Lapsed (disappearing) rights
The other main provision is Code §2704 (a) which states that if there is a lapse of a voting or liquidation right in an entity and the owner’s family holds the control both before and after the lapse then the value of the lapse is treated as a gift. The Proposed Regulations further state that if an interest is transferred, and the owner dies within three years, then the owner’s estate will include the difference in value as though the interest lapsed on death. For example, if an owner gives 33 shares of non-voting stock to each of the owner’s three children, and retains one voting share, there will be a discount for the non-voting shares. However, if the owner dies within three years, the owner’s estate will include the difference in value between the non-voting shares and voting share.
The Proposed Regulations also define “control” to include holding at least 50% of either the capital or profits interest, or owning any equity with the ability to cause a liquidation. Attribution of ownership rules are applied, so it’s not just the individual’s interest, but also those interests owned by the entire family, including those owned indirectly, such as in trust or other entities.
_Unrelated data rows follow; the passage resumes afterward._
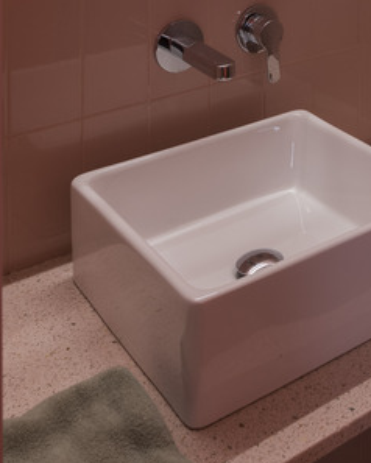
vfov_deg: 25.7
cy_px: -189
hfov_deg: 24.4
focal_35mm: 59
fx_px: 809
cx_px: 391
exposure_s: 1.6
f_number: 10
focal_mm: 16
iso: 125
There is currently a 90 day comment period on the Proposed Regulations, and a hearing will occur on December 1, 2016. If the Final Regulations are issued (after the hearing) most of the provisions will then be effective 30 days later. Until then, the current Regulations apply. This provides a unique opportunity between now and year end to complete transfers to family members.
Is this Really the End?
Of course not. It just means more thought needs to go into business succession planning. For example, Code §2704 only applies to entities. If an individual wants to give fractional ownership in real estate, a discount will be available. There are also upsides to the new §2704 regulations. For persons who are not likely to owe estate tax (estates larger than $5.45 million or twice that for married couples), there is potential for increasing basis in ownership interests transferred upon death, because discounts will not be allowed, i.e., the persons inheriting the interests in the entity will owe less capital gains tax when the entity sold.